After a few more songs, Grohl introduced the other members of the band as they played a great mix of covers; "We know the first minute and a half of every Van Halen song; that shit's hard!" Grohl exclaimed as guitarist Chris Shiflett launched into "Eruption;" other guitarist Pat Smear orchestrated a cover of "Roundabout" by YES, and drummer Taylor Hawkins delivered a stellar cover of Alice Cooper's "School's Out."  Whole band introductions are seldom utilized, and even though this part of the concert was easily the slowest, the fact that Grohl took the time to recognize his supporting cast and let them each have their moment was pretty incredible.

The back half of the concert was a mix of phenomenal and personal, as the band began with fan favorites/classics "All My Life" and "My Hero" before  taking time to have the crowd sing Grohl's cousin and mother "Happy Birthday."  Seeing the joy on Dave Grohl's face as he brought out two important women in his life was nearly overwhelming; "This lady is the real reason we're all here tonight!" he toasted his mother.  "She's the coolest mom ever.  She was a public school teacher for 35 years, and then she retired.  I told her 'Fuck the cruise ship; come on tour with the Foo Fighters!' and she did, and one day I found her drinking with Green Day.  That really happened!"  Grohl's excitement at involving his mother and cousin in the show was palpable, and it carried through the next run of songs, beginning with the underrated One by One's "Times Like These," and a trio of Wasting Light tracks ("These Days," "White Limo," and "Arlandria") interrupted by an inspired cover of the Rolling Stones' "I Miss You."

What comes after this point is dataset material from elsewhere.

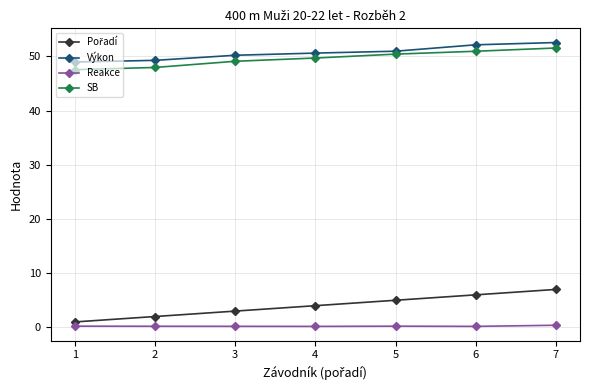

True or false: Výkon and Reakce intersect in this chart.

False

With "Everlong" out of the picture, the concert concluded in the best possible way; Grohl dedicated a song to "all the old time Foo Fighters fans" and brought the house down with a pulverizing "Breakout," before surprising everyone in attendance by playing "This is a Call."  Which would have bee the highlight of the evening, and would have left me perfectly satisfied, until Grohl teared up while addressing the crowd afterword.  "I'm such a pussy" he said... before destroying everything with the most intense, amazing version of "Best of You" I've ever heard.  The Foo Fighters have never been an encore band, and so every bit of energy they had left, they left on "Best of You;" as Dave Grohl used crutches to get into the runway after the song finished, you could see the exhaustion on his face, and as his bandmates joined him, you could see they had given their all as well.

It can be a challenging thing to grow up with a band.  But maybe the most challenging thing can be admitting that even as your tastes and that band change, even as you discover new music and the band goes in different directions, a band that you let slip below the surface and into relative obscurity can still be your favorite band.  And that's what the Foo Fighters are: my favorite band.  Talking to the Durfette after the show, she remarked that she's never seen me so happy as when I was shouting along to every song, overjoyed that I was getting to see this band in this place.  I've never shouted myself horse to Opeth, or Agalloch, or Mastodon; shit, if I'm being honest, I've never cried during any of those bands, and I teared up at least four times during this show.  Honestly this show, and this band, was the loudest and most "into it" I've ever been.  But that's what you do for your favorite band, even if you don't realize until midway through that that's what you're seeing.  Dave Grohl and the Foo Fighters are my favorite band, and even though there have been times where I've doubted what they're doing, or why they're doing things, after over ten years, their status ain't likely to change.  All I can do is hope it's not another seven years before I see them live again.